Headingley, June 24 (SocialNews.XYZ) Interim chair of the Yorkshire County Cricket Club, Lord Kamlesh Patel has revealed that had international cricket not returned to the club, there was a realistic possibility of it going bankrupt post the allegations of racial harassment and bullying by Pakistani-origin cricketer Azeem Rafiq and others.
Yorkshire has been through a tumultuous period in the aftermath of the Azeem Rafiq episode, and Patel, who was appointed interim chair of the club in November, made sweeping changes to the club, replacing almost the entire management, coaching and support staff.
Following implementation of the changes suggested by the England and Wales Cricket Board (ECB), international cricket finally returned to Headingley with the venue currently hosting the third and final Test between England and New Zealand.
And Patel said that the club was staring at all the sponsors deserting it in the wake of the revelations by Azeem Rafiq.
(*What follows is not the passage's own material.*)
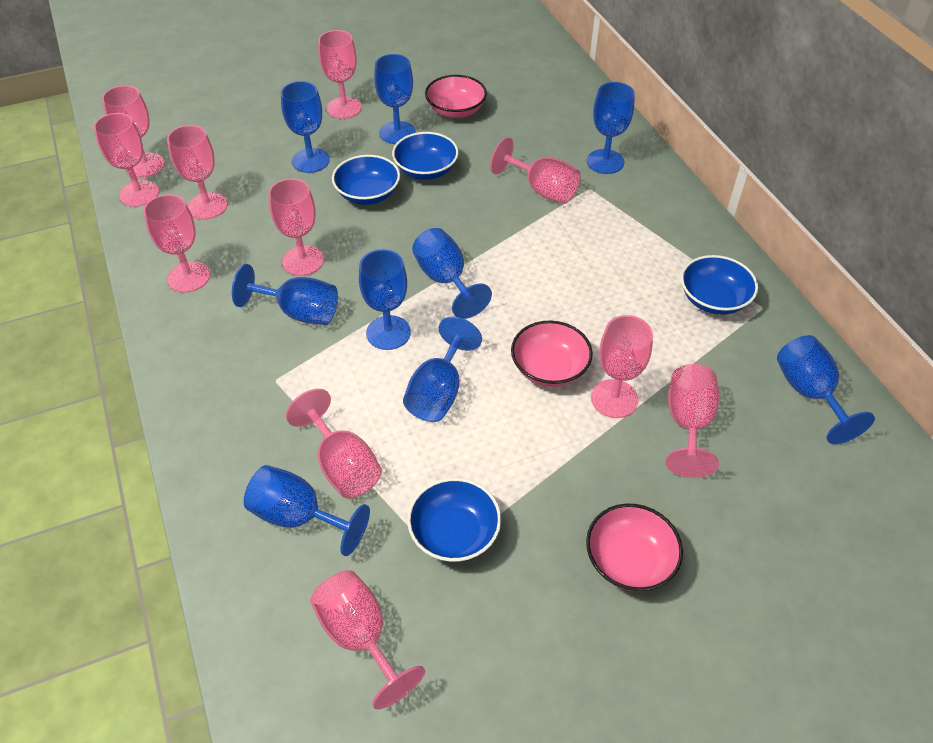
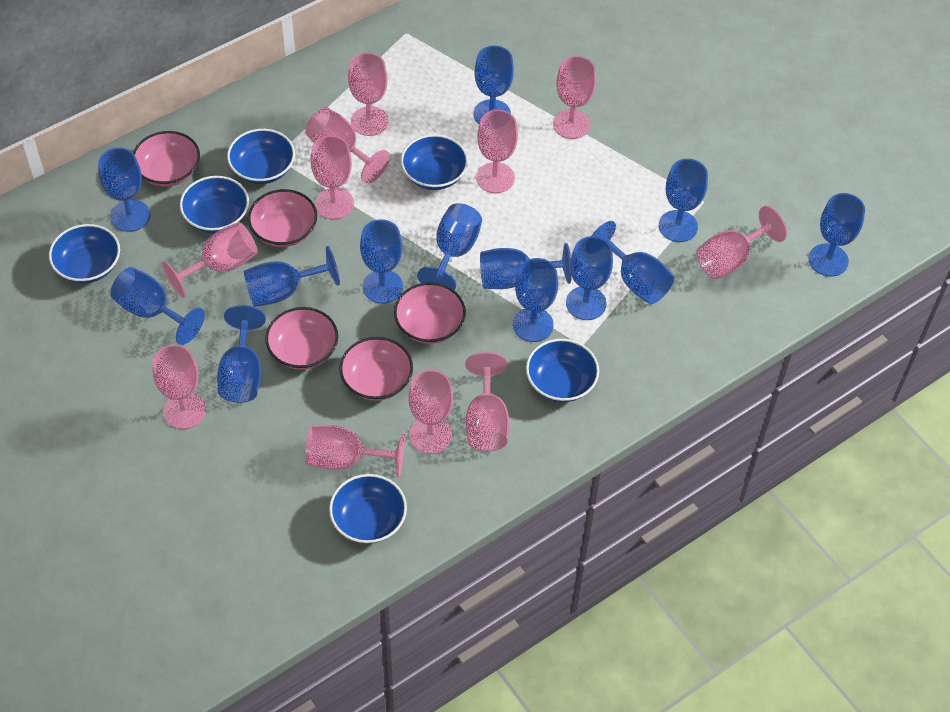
blue bowl: [332,155,400,205] [392,132,459,180] [407,478,501,562] [681,255,758,315] = 4 -> [49,224,120,283] [180,176,249,233] [227,129,295,184] [329,474,407,544] [401,134,468,190] [526,339,599,402] = 6
blue goblet: [232,264,338,325] [244,465,370,556] [281,81,330,173] [359,249,411,350] [374,54,416,144] [403,317,482,422] [412,228,492,319] [587,82,635,174] [777,335,875,444] = 9 -> [98,148,150,232] [111,267,205,345] [217,305,266,403] [244,246,340,307] [360,219,403,304] [417,203,482,290] [473,46,514,124] [480,243,572,289] [513,258,558,342] [566,236,613,320] [591,221,675,304] [659,159,708,242] [809,193,865,277] = 13
pink bowl: [425,75,487,118] [511,321,593,387] [586,503,683,591] = 3 -> [133,131,200,187] [248,189,317,247] [265,307,338,370] [339,337,413,401] [394,282,466,344] = 5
"If Test matches or international matches didn't come back here we were going to go bankrupt. We literally were," said Patel on BBC's Test Match Special on Thursday, the opening day of the game between England and New Zealand.
"What were you going to do: lay off all of the staff, all of the players and try and come back in a couple of years with all of your sponsors gone? That wasn't realistic. Being totally honest, going back to November this seemed a very distant opportunity. It seemed a bit of a pipe dream. When I first came into the job I was determined to make it happen. I thought it would run a lot smoother than it did. It was far, far tougher," said Patel.
The ECB had stripped Yorkshire of the right to host international matches and the club had to vote on a new set of governance rules, which ultimately led the England board not to take the extreme step of banning the county side.
"Without a shadow of a doubt (the ECB were serious about stripping Yorkshire of international cricket). They are a responsible governing body. Yorkshire unfortunately brought the game of cricket into disrepute. The ECB were doing their job and had to do their job properly. If you had seen all the evidence I have seen, you would put your mortgage on us not getting international cricket back.
"Regulators have to do their job. If something is wrong, they have to follow due process. Yes, it is tough. We had international games removed from us. We provided the evidence to say we are fit for purpose as a club. The other charges stem back from 2004. That is a long time and lots of things have happened.
"I am hoping the line will be drawn after we have given our evidence, we are suitably sanctioned and we move forward. There is going to be a lot of naval-gazing to look across the whole cricket community," added Patel.